Simple Performance Optimization Tool (SPOT) 2.0 User's Guide

Processor Events

The ripc tool gathers information about what processor events were encountered during the run of the application. The processor has event counters which are incremented either each time an event occurs or each cycle during the duration of an event. Using these counters it is possible to determine values for the cache miss rate, or the number of cycles lost due to cache misses.

Figure 3–3 Application Stall Information Generated by the ripc Tool

ripc tool output

The output from ripc is a text table. However, it will also generate a graph file if it locates the gnuplot software in the system’s path.

The output from the ripc tool contains several sections. The first section shows the percentage of the total number of cycles lost to each type of processor event. The names of the processor events are those that are used in the User’s Manual for the processor that spot software is running on (these are available from http://www.sun.com/processors/documentation.html). The events are different on different processors. For example an UltraSPARC-III will share some processor events with an UltraSPARC IV+, but other processor events will be different. An obvious example of this is where the UltraSPARC IV+ has a third level of cache which is not present on previous generations.

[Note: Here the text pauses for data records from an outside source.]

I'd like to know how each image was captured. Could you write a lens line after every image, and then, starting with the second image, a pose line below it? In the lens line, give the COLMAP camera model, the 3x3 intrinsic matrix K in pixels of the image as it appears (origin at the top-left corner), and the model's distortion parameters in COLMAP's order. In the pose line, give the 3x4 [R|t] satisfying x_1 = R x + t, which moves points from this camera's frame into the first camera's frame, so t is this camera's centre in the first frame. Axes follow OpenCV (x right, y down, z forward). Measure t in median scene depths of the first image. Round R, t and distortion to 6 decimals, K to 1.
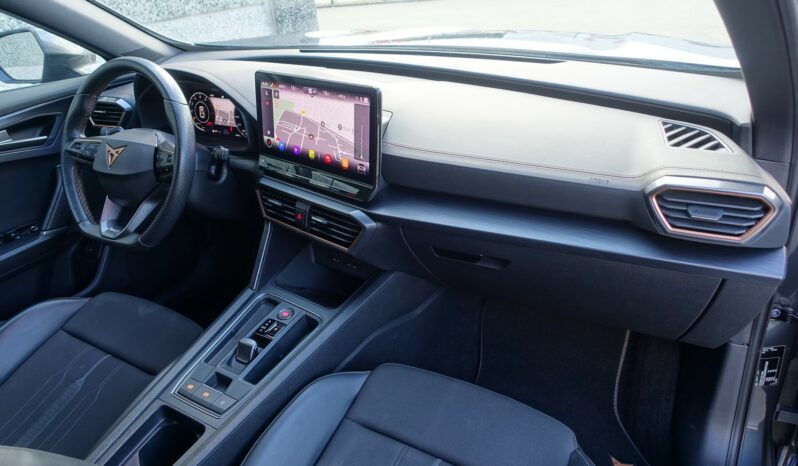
lens RADIAL K [[550.1, 0, 399.0], [0, 550.1, 233.0], [0, 0, 1]] dist [-0.005359, -0.005096]
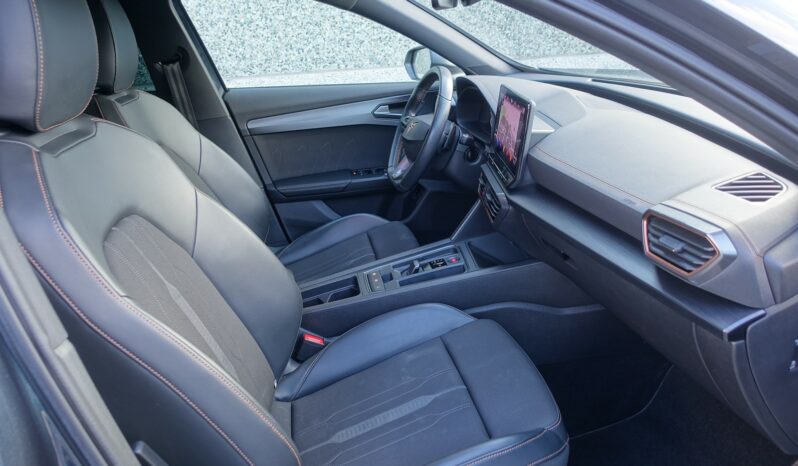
lens RADIAL K [[550.1, 0, 399.0], [0, 550.1, 233.0], [0, 0, 1]] dist [-0.005359, -0.005096]
pose [[0.646163, 0.294314, -0.704168, 0.639018], [-0.336826, 0.937908, 0.082927, 0.019077], [0.684851, 0.183597, 0.705174, -0.051424]]
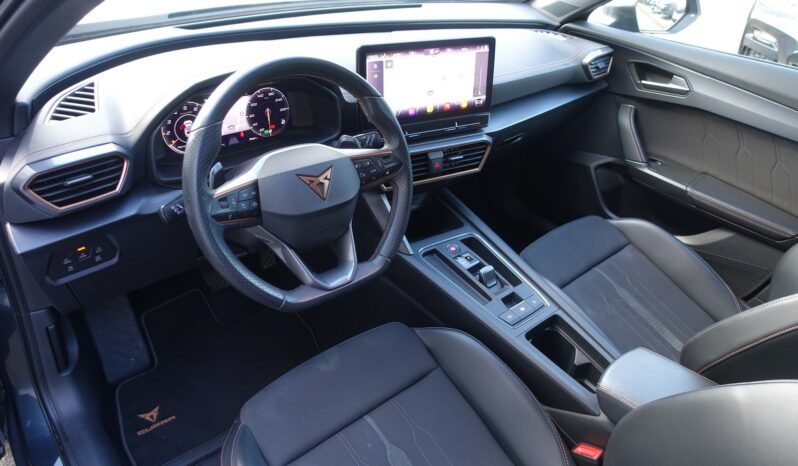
lens RADIAL K [[550.1, 0, 399.0], [0, 550.1, 233.0], [0, 0, 1]] dist [-0.005359, -0.005096]
pose [[0.302701, -0.448043, 0.841207, -1.215660], [0.352625, 0.872631, 0.337891, -0.317126], [-0.885453, 0.194351, 0.422137, 0.612757]]
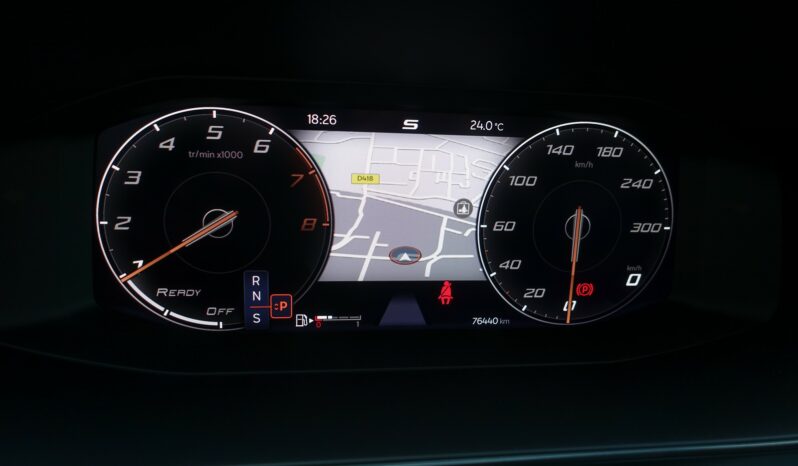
lens RADIAL K [[550.1, 0, 399.0], [0, 550.1, 233.0], [0, 0, 1]] dist [-0.005359, -0.005096]
pose [[0.775410, -0.108436, 0.622078, -0.540740], [0.197476, 0.977374, -0.075782, -0.248276], [-0.599785, 0.181607, 0.779279, 1.075416]]
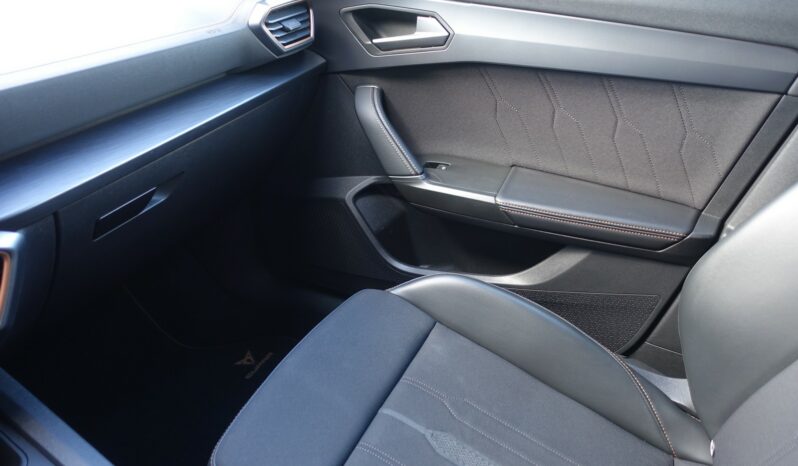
lens RADIAL K [[550.1, 0, 399.0], [0, 550.1, 233.0], [0, 0, 1]] dist [-0.005359, -0.005096]
pose [[-0.077432, -0.448337, 0.890504, -0.480607], [0.492760, 0.759258, 0.425106, -0.056963], [-0.866713, 0.471722, 0.162132, 0.545770]]
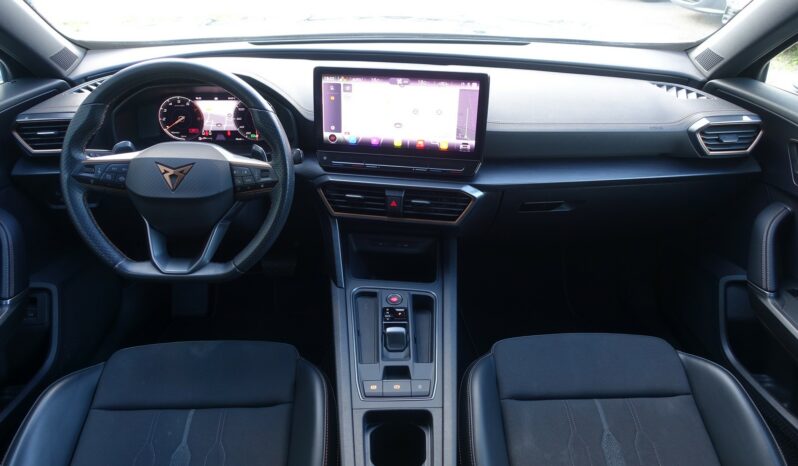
lens RADIAL K [[550.1, 0, 399.0], [0, 550.1, 233.0], [0, 0, 1]] dist [-0.005359, -0.005096]
pose [[0.838957, -0.214418, 0.500177, -0.699572], [0.199040, 0.976326, 0.084681, -0.061470], [-0.506492, 0.028512, 0.861773, 0.099732]]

In this report for the example code shown in Figure 3–3, the time is lost due to Data Cache misses, External Cache misses and Data TLB misses. Together these three types of events account for nearly 98% of the execution count of the benchmark. The Data Cache miss time represents time spent by load instructions which found their data in the External Cache. The External Cache miss time is accumulated by load instructions where the data was not resident in either the Data Cache or the External Cache, and had to be fetched from memory. The Data TLB miss time is caused by memory accesses where the TLB mapping is not resident in the on-chip TLB, and has to be fetched using a trap to the operating system.

Immediately following the reports of percent time spent in the various stall events is a section which summarizes the efficiency of the entire run. The IPC is the number of instructions executed per cycle. The Grouping IPC is an estimate of what the IPC would be if the processor did not encounter any stall events.

After this section, there is a single line reporting the number of unfinished floating point traps. These traps can occur in some exceptional circumstances on most UltraSPARC processors. They can take a significant time to complete, and are also hard to observe in the profiles. Most of the time this count should be zero, but if there are a large number of such events, it is definitely worth investigating what is causing them.

Next, there is a section which reports the number of events that occurred as a proportion of the total number of opportunities for the events to occur. For example, the number of cache misses as a proportion of cache references.

The final numeric section is a report on the memory utilization for the application, and the user and system time.

A final part of the report is a note which the SPOT software uses to select the performance counters that should be profiled if more detail is required.

As mentioned earlier, the ripc tool will also produce a report of how the events occurred over the entire runtime. In Figure 3–4, the number of TLB misses is shown over the run of the application.

The tool ripc can also be invoked stand-alone, outside of spot. Type ripc -h to get a list of the options, and consult the ripc man page for more details.

Figure 3–4 Report Showing the Number of TLB Misses Over the Run of the Application

Graph of TLB Misses

The three phases of the test application are clearly shown. There are few TLB misses in either of the first two phases, but large numbers are shown during the execution of the final tlb_misses routine.